START Listed records
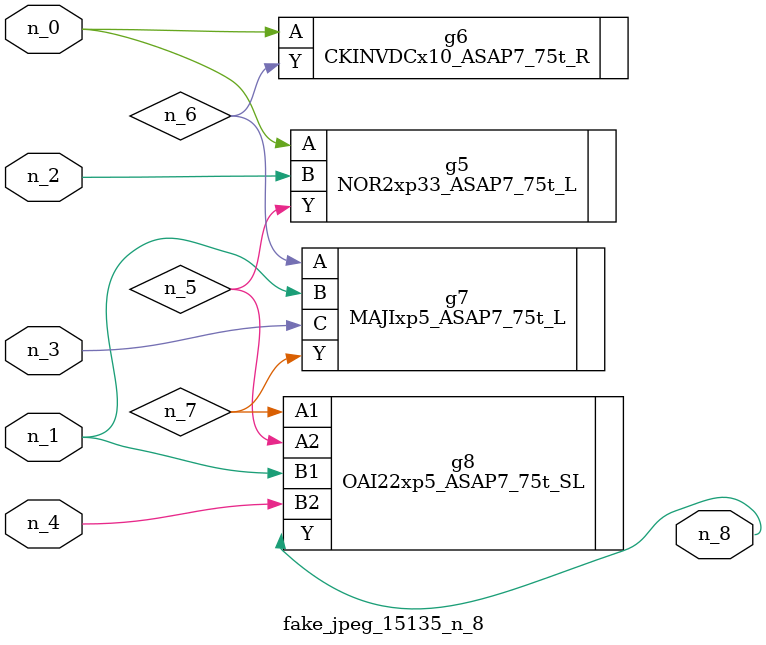
<source format=v>
module fake_jpeg_15135_n_8 (n_3, n_2, n_1, n_0, n_4, n_8);

input n_3;
input n_2;
input n_1;
input n_0;
input n_4;

output n_8;

wire n_6;
wire n_5;
wire n_7;

NOR2xp33_ASAP7_75t_L g5 ( 
.A(n_0),
.B(n_2),
.Y(n_5)
);

CKINVDCx10_ASAP7_75t_R g6 ( 
.A(n_0),
.Y(n_6)
);

MAJIxp5_ASAP7_75t_L g7 ( 
.A(n_6),
.B(n_1),
.C(n_3),
.Y(n_7)
);

OAI22xp5_ASAP7_75t_SL g8 ( 
.A1(n_7),
.A2(n_5),
.B1(n_1),
.B2(n_4),
.Y(n_8)
);


endmodule
</source>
END Listed records
**Instruction**
Every line of the material should be repeated precisely; pictures are to be excluded.

**Result of the exercise**
<source format=v>
module fake_jpeg_15135_n_8 (n_3, n_2, n_1, n_0, n_4, n_8);

input n_3;
input n_2;
input n_1;
input n_0;
input n_4;

output n_8;

wire n_6;
wire n_5;
wire n_7;

NOR2xp33_ASAP7_75t_L g5 ( 
.A(n_0),
.B(n_2),
.Y(n_5)
);

CKINVDCx10_ASAP7_75t_R g6 ( 
.A(n_0),
.Y(n_6)
);

MAJIxp5_ASAP7_75t_L g7 ( 
.A(n_6),
.B(n_1),
.C(n_3),
.Y(n_7)
);

OAI22xp5_ASAP7_75t_SL g8 ( 
.A1(n_7),
.A2(n_5),
.B1(n_1),
.B2(n_4),
.Y(n_8)
);


endmodule
</source>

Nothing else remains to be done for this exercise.